-- START OF Source --
I want to get both the revised and original text from a document. I do it this way:
Set wrdDoc = wrdApp.Documents.Open(fileName)
For each sent in wrdDoc.Sentences
if sent.Revisions.Count >=0 then
after=sent.text
sent.Revisions.RejectAll
before=sent.text
SaveRev(before,after)
End if
next
Now that would be fine, except that malformed sentences like
This is one sentence.This is another.
Will get parsed in a weird way. First, there will be this one: "This is one sentence.", then this one with both "This is one sentence.This is another."
What happens when there are revisions there? The first iteration will revert revisions on the first sentence, then the second iteration will not 'see' that revised portion.
Bottom line is, the first iteration will get both versions of the first sentence, and the second iteration will get only the original version of the first sentence (while getting both versions from the second sentence).
Let me clarify:
Let's say I had the original
We started with this sentence.And this sentence.
And it was revised to
We ended with this sentence.And this other sentence.
First iteration will result in
Before: We started with this sentence.
After: We ended with this sentence.
But second iteration will have
Before: We ended with this sentence.And this sentence.
After: We ended with this sentence.And this other sentence.
Well, what I did was alter the logic, undoing the revision reversion:
Set wrdDoc = wrdApp.Documents.Open(fileName)
For each sent in wrdDoc.Sentences
if sent.Revisions.Count >=0 then
wrdDoc.Undo
after=sent.text
sent.Revisions.RejectAll
before=sent.text
SaveRev(before,after)
End if
next
I like this because I end up with an unaltered document (except for the last sentence).
The thing is, doing this puts the macro in an infinite loop at one specific sentence.
I have no idea of the mechanics of the for each, I have no clue what is causing it to hang. Obviously altering the collection is messing up the loop, but I don't understand why.
I could loop for i=0 to wrdDoc.Sentences.Count, but I think that will make me skip sentences for the same reasons I'm repeating one now, and I cannot risk it (even if I test OK, I have to be sure it will never happen).
So the question is (are):
Can any one help me figuring out why it's locking on a sentence,
Is there a better way of doing this?
How can I solve it while making sure not to skip sentences.
Thank you very much!
PS: I can provide sample documents, let me know if it's needed (maybe what I'm doing wrong is already clear to someone, and I'd have to make the samples as I cannot share the documents I'm working on).
--EDIT--
Ok so this is where it's hanging, only on the 32nd file.
It doesn't hang on a sentence, it actually does a few at the start of the document, then goes back to the beginning.
I previously encountered the same error, but it looped in a single sentence, and didn't go back to the beginning. I think it's the same issue. I'll try to reproduce original and revised versions here.
Originalversion
MAIN TITLE
Measurement of some variable
1 REQUIRED TOOLS
1.1 Special tools
NOTe:
Some note about the procedure (unaltered by revision)
-- END OF Source --
The request> For the forum post about reading revisions in Word, say whether each statement agrees with it: (a) The hang occurs only on the 32nd file. (b) The poster can share the documents being worked on. (c) The first iteration gets both versions of the first sentence. Answer yes or no for each and quote the deciding words. The records that come next are separate material from the forum post.
-- START OF Record list --
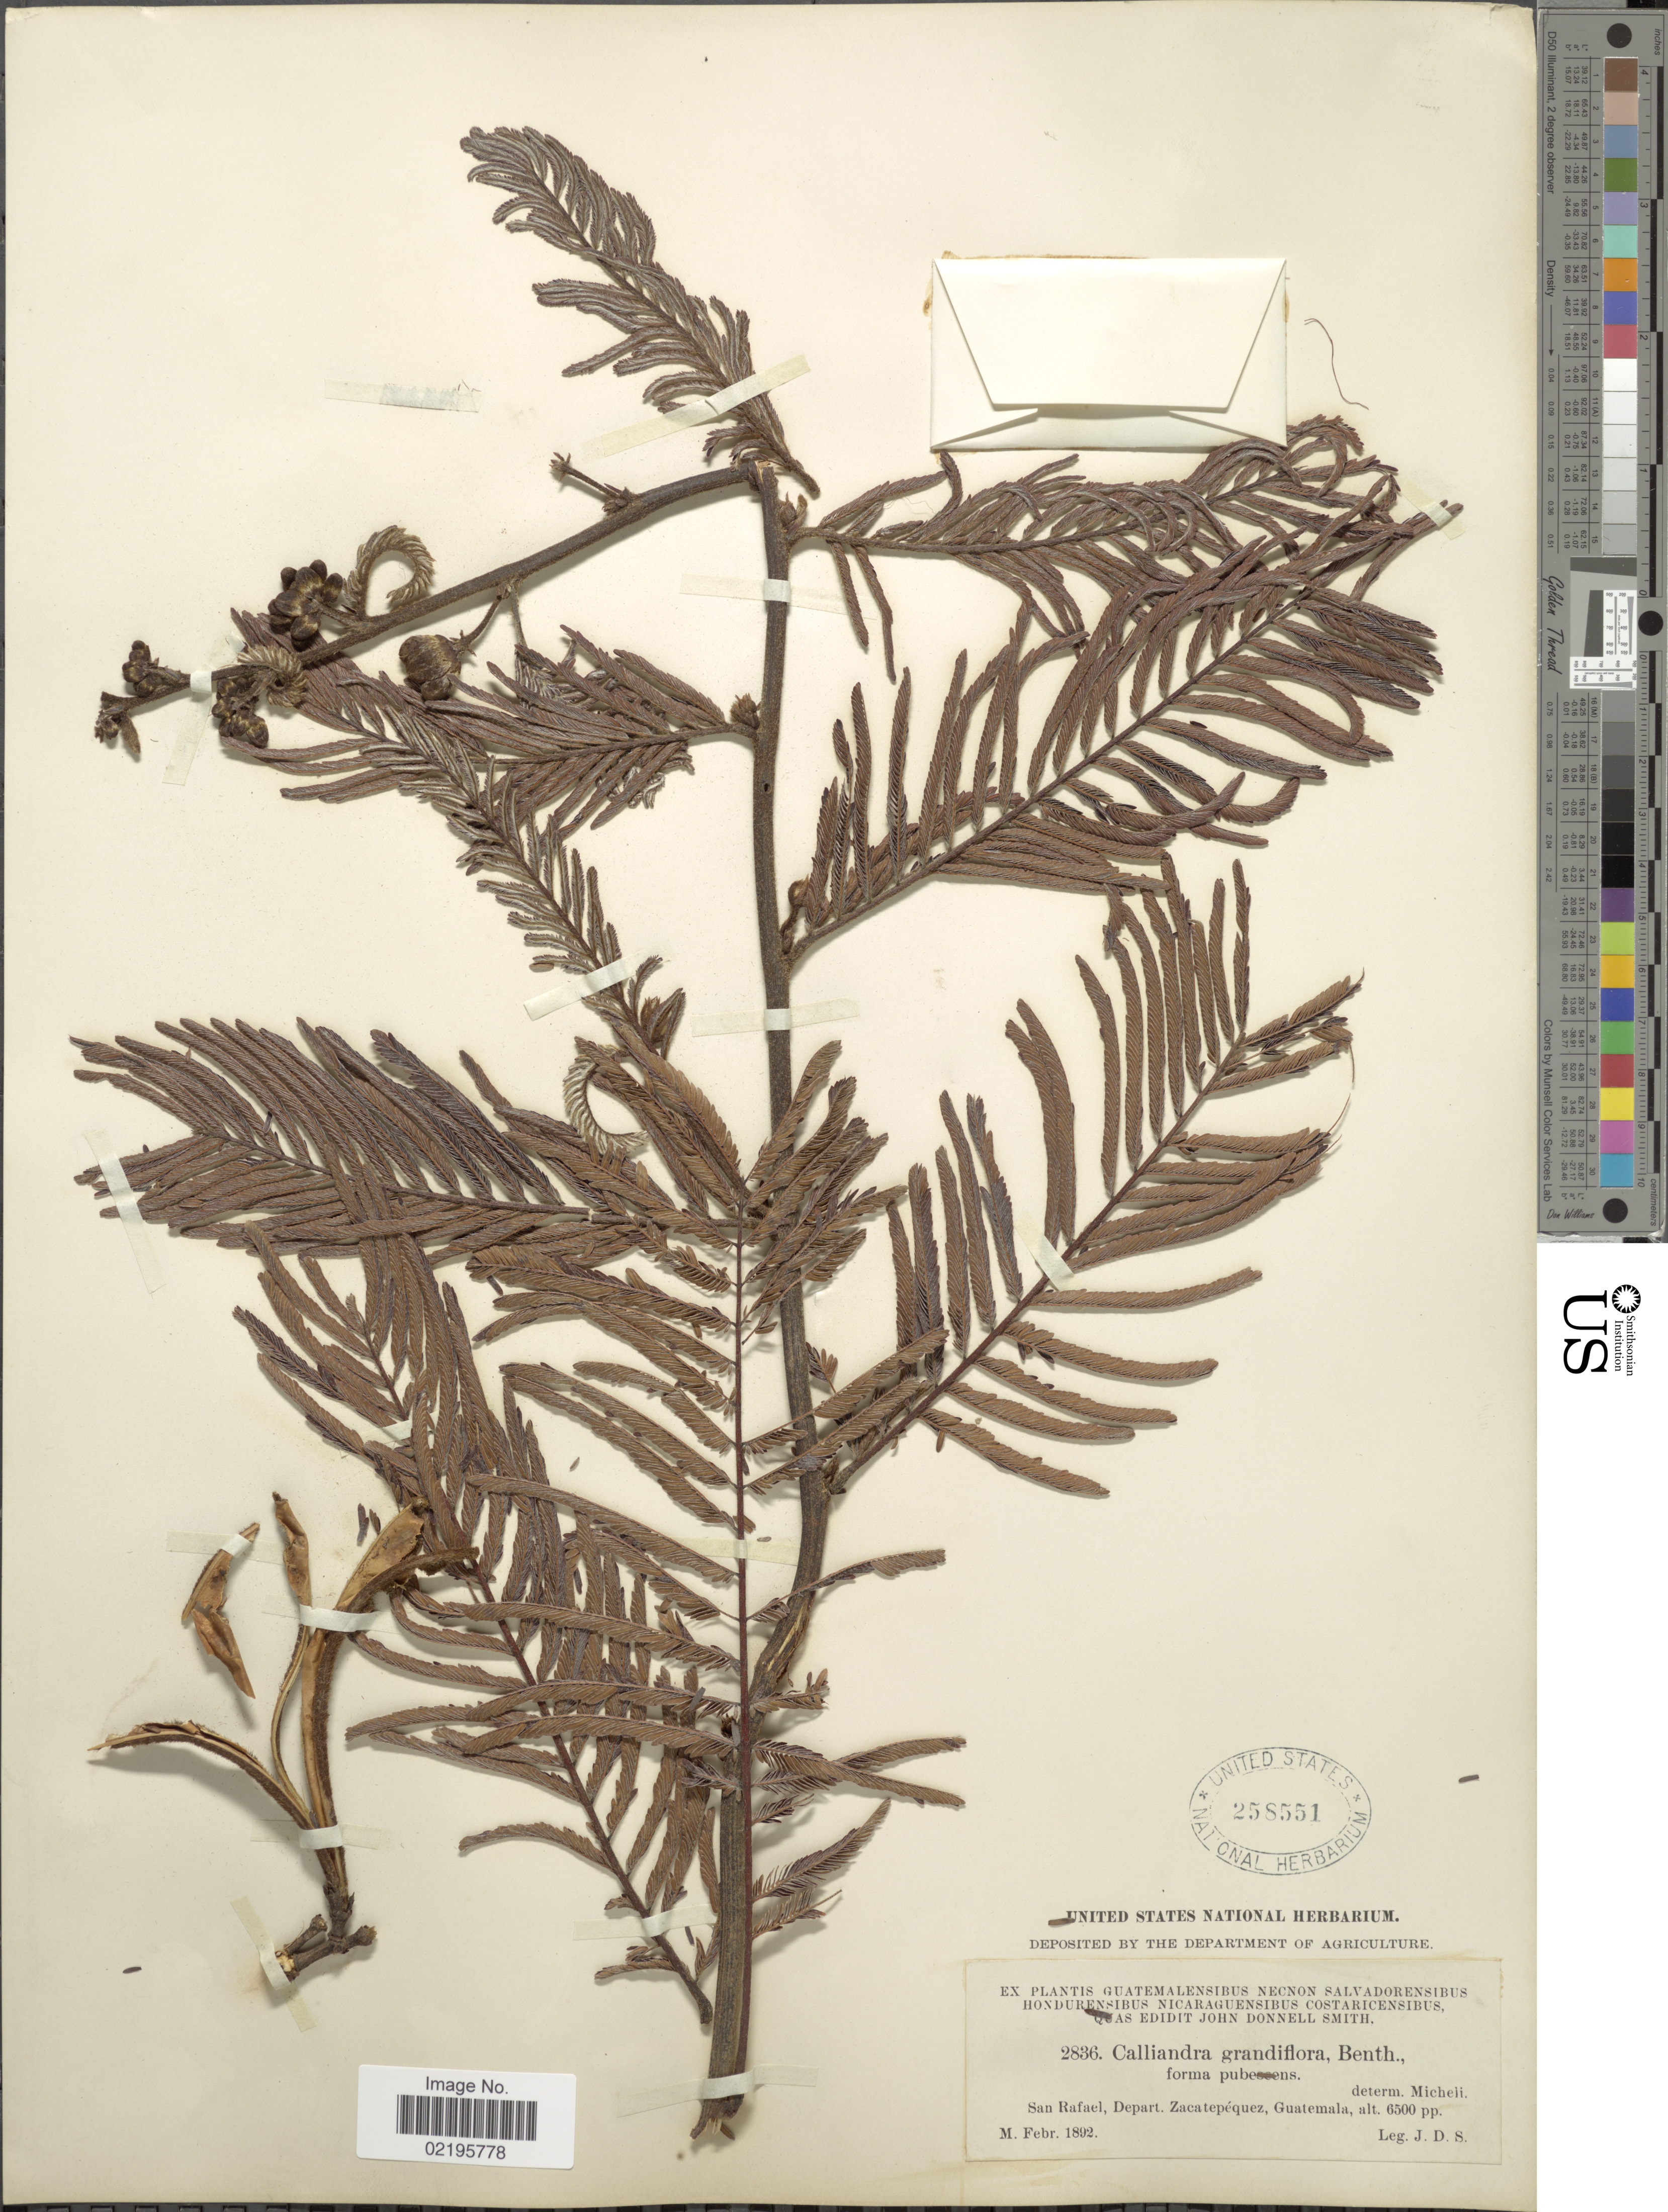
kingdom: Plantae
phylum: Tracheophyta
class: Magnoliopsida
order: Fabales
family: Fabaceae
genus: Calliandra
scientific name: Calliandra conzattiana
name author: (Britton) Standl.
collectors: J. Donnell Smith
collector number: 2836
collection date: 1892-02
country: Guatemala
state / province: Sacatepéquez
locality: San Rafael, Depart. Zacatepequez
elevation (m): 1981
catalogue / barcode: US 258551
-- END OF Record list --
Task answer>
(a) Yes: "Ok so this is where it's hanging, only on the 32nd file."
(b) No: "I cannot share the documents I'm working on"
(c) Yes: "the first iteration will get both versions of the first sentence"